[EXTRACTED TEXT]
<<<<

But the systemic problems of modern consumer capitalism have long since become entrenched, and the odds that any of these massacres of workers who trusted their employers to value their lives over money will result in any kind of widespread reform is practically nil.  Deregulation has become the norm in almost every industry imaginable, and even the most egregious catastrophes — from the Gulf oil spill to the ginned-up California energy crisis to the financial collapse that capsized the world’s strongest economy in 2008 — have failed to produce even the most toothless regulation in their wake.  The current Democratic administration has shown itself to be almost as business-friendly as its predecessor, and neither party seems in a particular hurry to establish that human life should take precedence over a rich man’s right to get richer.  On the same day that I write this, Republicans in Congress have proposed the downright Orwellian move of withholding leading economic indicators from the public, applying a no-news-is-good-news rubric to an attempt to prevent people from finding out how truly fucked they are.

And where is the counterweight in all of this?  Where is the public outcry against all this, this chain of events that makes it even more depressingly clear that class warfare exists, that it is being waged by the rich against the poor, and that the poor are losing, badly?  Where, on the international worker’s holiday, is the rage?  It is tamped out as a wet squib on a rainy Fourth of July.  In America, where the whole notion of unionism has been under relentless assault since the Reagan years, solidarity is a joke word, and May Day is a boutique holiday whose observation is relegated to well-meaning Facebook posts by retro-minded slacktivists.  I once thought the political system so bought off and the American people so passive and indifferent that it would take bodies piling up to shake us out of our torpor, but it seems I’ve wildly underestimated:  the bodies are stacked high, and still not a single arrest, let alone a factory boss hanging upside down like Mussolini.  It seemed for a while that the owner class would follow Europe’s lead and impose the austerity swindle to keep down dissent over the downgrading of our First World status, but now it seems like that won’t be necessary.  Why prepare a form letter in response to no one complaining?

>>>>

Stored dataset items
<<<<

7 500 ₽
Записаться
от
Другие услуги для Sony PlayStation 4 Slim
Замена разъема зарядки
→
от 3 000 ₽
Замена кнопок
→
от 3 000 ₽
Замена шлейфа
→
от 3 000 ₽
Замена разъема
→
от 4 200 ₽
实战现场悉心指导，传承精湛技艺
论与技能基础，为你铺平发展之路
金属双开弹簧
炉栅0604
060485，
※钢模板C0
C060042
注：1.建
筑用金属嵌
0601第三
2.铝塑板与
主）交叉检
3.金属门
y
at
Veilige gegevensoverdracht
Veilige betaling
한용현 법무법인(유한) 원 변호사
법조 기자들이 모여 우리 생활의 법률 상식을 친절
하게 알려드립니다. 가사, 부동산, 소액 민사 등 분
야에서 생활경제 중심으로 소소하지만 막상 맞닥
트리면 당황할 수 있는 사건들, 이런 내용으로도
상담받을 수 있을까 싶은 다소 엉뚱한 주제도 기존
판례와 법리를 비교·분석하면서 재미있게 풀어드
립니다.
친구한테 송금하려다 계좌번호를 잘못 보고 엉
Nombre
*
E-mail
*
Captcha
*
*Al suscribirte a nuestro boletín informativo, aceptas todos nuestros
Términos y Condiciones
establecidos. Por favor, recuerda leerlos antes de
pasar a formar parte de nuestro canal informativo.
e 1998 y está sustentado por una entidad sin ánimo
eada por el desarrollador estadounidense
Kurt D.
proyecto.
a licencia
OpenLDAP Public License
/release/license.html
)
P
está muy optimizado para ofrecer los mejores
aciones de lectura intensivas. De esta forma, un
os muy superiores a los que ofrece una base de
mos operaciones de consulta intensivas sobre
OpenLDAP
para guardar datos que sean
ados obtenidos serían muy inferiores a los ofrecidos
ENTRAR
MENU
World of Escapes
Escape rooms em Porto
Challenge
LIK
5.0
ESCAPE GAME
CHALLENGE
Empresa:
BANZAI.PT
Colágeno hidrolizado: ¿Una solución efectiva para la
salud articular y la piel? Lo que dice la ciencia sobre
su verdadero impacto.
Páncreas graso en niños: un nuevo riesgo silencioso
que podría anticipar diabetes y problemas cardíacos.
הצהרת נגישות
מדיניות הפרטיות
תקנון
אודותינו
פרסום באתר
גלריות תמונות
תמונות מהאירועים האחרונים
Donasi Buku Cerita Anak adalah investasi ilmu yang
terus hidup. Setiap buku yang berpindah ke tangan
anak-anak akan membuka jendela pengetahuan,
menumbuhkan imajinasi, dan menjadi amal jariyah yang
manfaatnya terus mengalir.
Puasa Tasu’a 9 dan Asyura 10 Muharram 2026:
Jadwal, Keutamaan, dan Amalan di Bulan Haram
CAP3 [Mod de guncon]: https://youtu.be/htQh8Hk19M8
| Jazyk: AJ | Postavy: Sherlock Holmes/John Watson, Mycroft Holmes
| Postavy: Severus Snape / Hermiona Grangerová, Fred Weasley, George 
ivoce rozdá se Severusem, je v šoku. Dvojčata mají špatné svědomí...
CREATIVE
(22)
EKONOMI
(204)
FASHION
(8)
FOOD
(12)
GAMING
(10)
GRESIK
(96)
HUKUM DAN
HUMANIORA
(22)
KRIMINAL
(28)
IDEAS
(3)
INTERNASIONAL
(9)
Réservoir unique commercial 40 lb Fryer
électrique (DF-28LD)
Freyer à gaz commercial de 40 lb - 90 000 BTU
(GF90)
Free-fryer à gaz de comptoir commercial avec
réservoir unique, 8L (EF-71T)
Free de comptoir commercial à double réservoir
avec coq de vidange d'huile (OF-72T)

>>>>

Return the full passage above on deregulation and the missing May Day outrage, word for word.

[ANSWER TO THIS EXERCISE]
But the systemic problems of modern consumer capitalism have long since become entrenched, and the odds that any of these massacres of workers who trusted their employers to value their lives over money will result in any kind of widespread reform is practically nil.  Deregulation has become the norm in almost every industry imaginable, and even the most egregious catastrophes — from the Gulf oil spill to the ginned-up California energy crisis to the financial collapse that capsized the world’s strongest economy in 2008 — have failed to produce even the most toothless regulation in their wake.  The current Democratic administration has shown itself to be almost as business-friendly as its predecessor, and neither party seems in a particular hurry to establish that human life should take precedence over a rich man’s right to get richer.  On the same day that I write this, Republicans in Congress have proposed the downright Orwellian move of withholding leading economic indicators from the public, applying a no-news-is-good-news rubric to an attempt to prevent people from finding out how truly fucked they are.

And where is the counterweight in all of this?  Where is the public outcry against all this, this chain of events that makes it even more depressingly clear that class warfare exists, that it is being waged by the rich against the poor, and that the poor are losing, badly?  Where, on the international worker’s holiday, is the rage?  It is tamped out as a wet squib on a rainy Fourth of July.  In America, where the whole notion of unionism has been under relentless assault since the Reagan years, solidarity is a joke word, and May Day is a boutique holiday whose observation is relegated to well-meaning Facebook posts by retro-minded slacktivists.  I once thought the political system so bought off and the American people so passive and indifferent that it would take bodies piling up to shake us out of our torpor, but it seems I’ve wildly underestimated:  the bodies are stacked high, and still not a single arrest, let alone a factory boss hanging upside down like Mussolini.  It seemed for a while that the owner class would follow Europe’s lead and impose the austerity swindle to keep down dissent over the downgrading of our First World status, but now it seems like that won’t be necessary.  Why prepare a form letter in response to no one complaining?